··· Material for the task ···

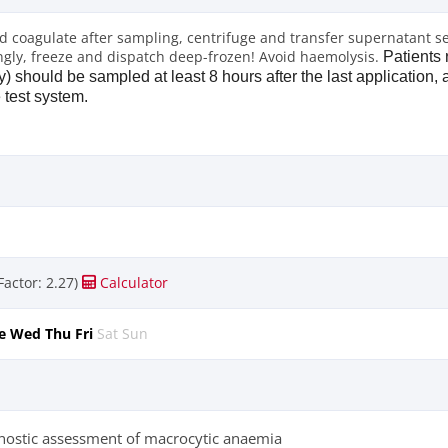
od coagulate after sampling, centrifuge and transfer supernatant s
ngly, freeze and dispatch deep-frozen! Avoid haemolysis.
Patients 
y) should be sampled at least 8 hours after the last application, a
e test system.
Factor: 2.27)
Calculator
e
Wed
Thu
Fri
Sat
Sun
nostic assessment of macrocytic anaemia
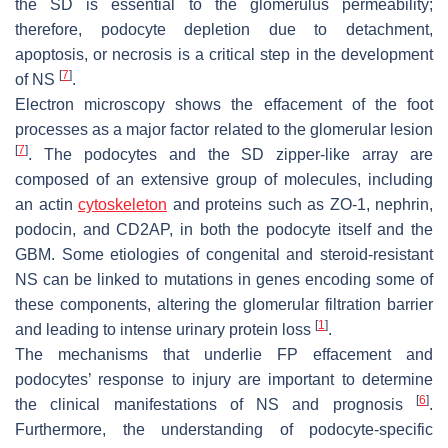
the SD is essential to the glomerulus permeability;
therefore, podocyte depletion due to detachment,
apoptosis, or necrosis is a critical step in the development
[
7
]
of NS
.
Electron microscopy shows the effacement of the foot
processes as a major factor related to the glomerular lesion
[
7
]
. The podocytes and the SD zipper-like array are
composed of an extensive group of molecules, including
an actin
cytoskeleton
and proteins such as ZO-1, nephrin,
podocin, and CD2AP, in both the podocyte itself and the
GBM. Some etiologies of congenital and steroid-resistant
NS can be linked to mutations in genes encoding some of
these components, altering the glomerular filtration barrier
[
1
]
and leading to intense urinary protein loss
.
The mechanisms that underlie FP effacement and
podocytes’ response to injury are important to determine
[
6
]
the clinical manifestations of NS and prognosis
.
Furthermore, the understanding of podocyte-specific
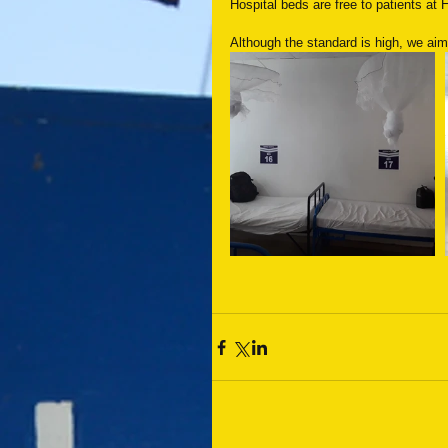
Hospital beds are free to patients at 
Although the standard is high, we aim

···

• Your instructions
Working through the records, find each line containing the word "glomerular" and copy it.

• Response to this task
processes as a major factor related to the glomerular lesion
these components, altering the glomerular filtration barrier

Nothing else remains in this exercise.